■ Check your understanding
1 - In the inDinero thread below, list every contraction that appears in the reply from jlm382.
2 - Rewrite the inDinero thread from "This has impacted" to "our full-service package!", inclusive, replacing "response times" with "support turnaround".
3 - According to the inDinero thread below, why does inDinero use Intuit as the backbone of its payroll service?

■ Provided text
++++++++

What's up with inDinero? - Ken_At_EM
http://xkenneth.posthaven.com/whats-up-with-indinero

======
jlm382
Hey Kenneth, Jessica from inDinero here.

I appreciate you expressing your thoughts. Let me try to address them for you.

inDinero shook up our whole business model at the beginning of 2012, pivoting
from a self-service model to a full-service model. As a result, we’ve been
dedicating the vast majority of our resources to our full-service clients.

This has impacted response times for our self-service clients, but we see that
as a necessary compromise in the growth of our company. I’m glad you decided
to upgrade to our full-service package!

It looks like we could have done a better job on our calls with you today in
describing our payroll offerings. Yes, it’s absolutely true that we use Intuit
as the backbone of our payroll service. We think at this stage of inDinero’s
growth that we need to invest our resources in developing our web-based
dashboard and providing the suite of bookkeeping and tax services that our
clients require. Using Intuit as a payroll backbone allows us to keep our
focus where it needs to be.

++++++++

■ Data section
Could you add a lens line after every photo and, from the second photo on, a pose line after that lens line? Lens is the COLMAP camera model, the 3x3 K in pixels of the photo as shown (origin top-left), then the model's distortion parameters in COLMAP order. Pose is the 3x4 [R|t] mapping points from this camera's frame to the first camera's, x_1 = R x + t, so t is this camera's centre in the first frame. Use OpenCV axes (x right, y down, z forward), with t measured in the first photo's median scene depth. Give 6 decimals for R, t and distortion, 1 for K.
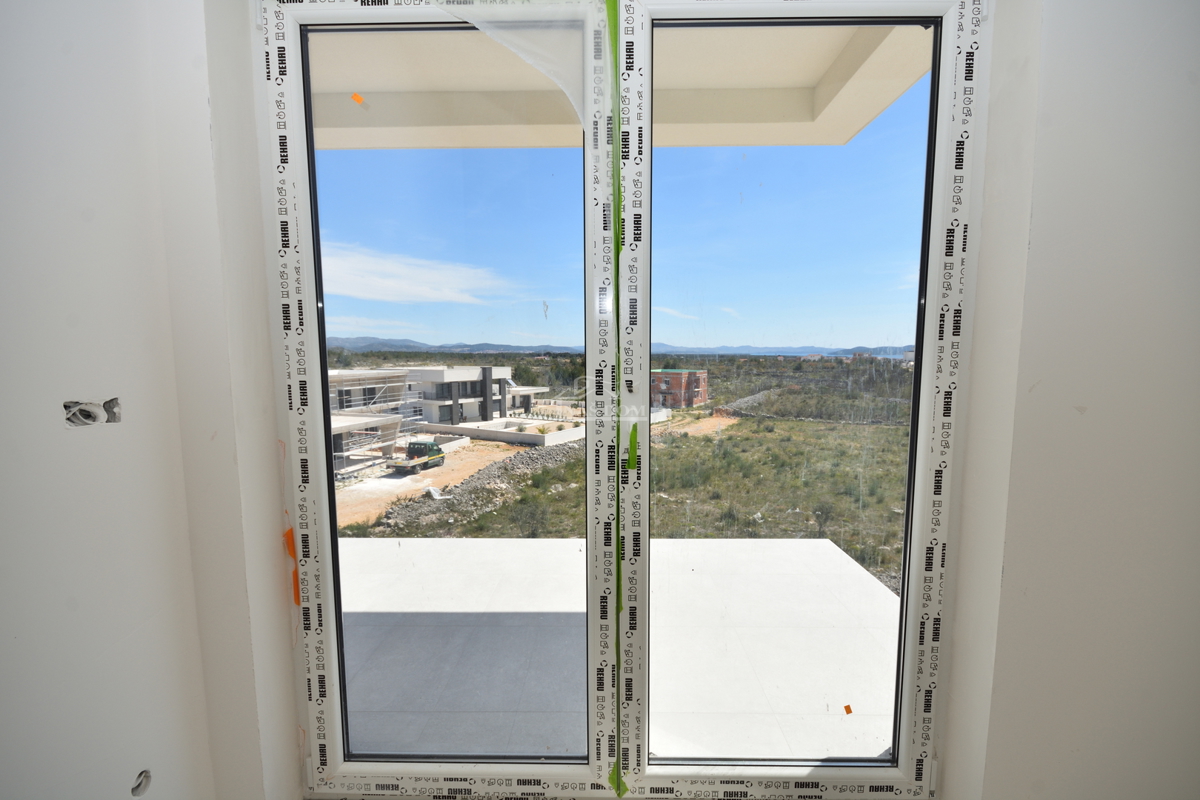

++++++++

■ Results of the tasks
1 -
we’ve
I’m
it’s

2 -
This has impacted support turnaround for our self-service clients, but we see that
as a necessary compromise in the growth of our company. I’m glad you decided
to upgrade to our full-service package!

3 - At this stage of its growth, inDinero wants to put its resources into developing its web-based dashboard and providing the bookkeeping and tax services its clients require. Using Intuit for payroll lets the company keep its focus there.